Action item: For the entries below, say how many lines hold the word "Mimorelia", with the number as the only reply.

Input for this task:
○ ○ ○ ○
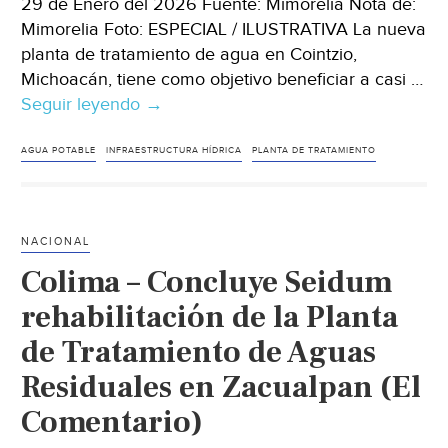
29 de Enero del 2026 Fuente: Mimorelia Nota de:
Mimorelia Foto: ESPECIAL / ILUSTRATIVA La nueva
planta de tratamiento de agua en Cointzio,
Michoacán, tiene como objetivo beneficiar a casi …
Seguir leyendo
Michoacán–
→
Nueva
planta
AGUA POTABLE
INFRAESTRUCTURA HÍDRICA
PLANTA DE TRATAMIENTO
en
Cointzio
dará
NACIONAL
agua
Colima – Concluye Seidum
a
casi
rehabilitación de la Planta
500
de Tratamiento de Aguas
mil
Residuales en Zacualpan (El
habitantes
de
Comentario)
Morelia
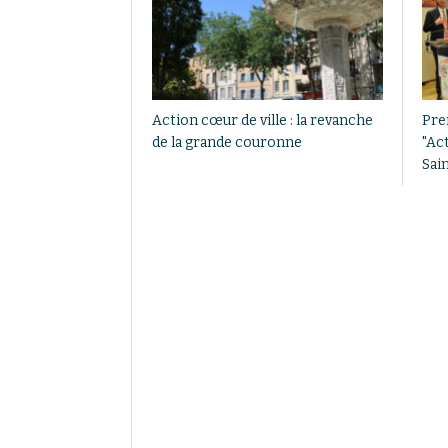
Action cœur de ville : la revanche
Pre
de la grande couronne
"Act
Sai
○ ○ ○ ○
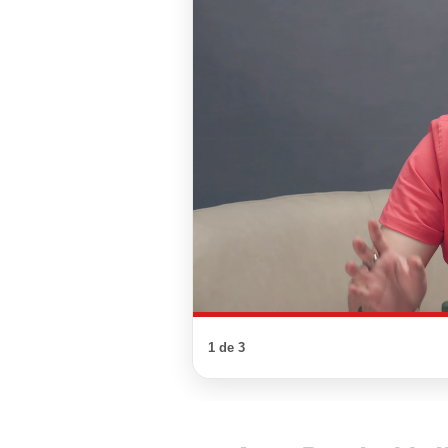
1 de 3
○ ○ ○ ○
Your response: 2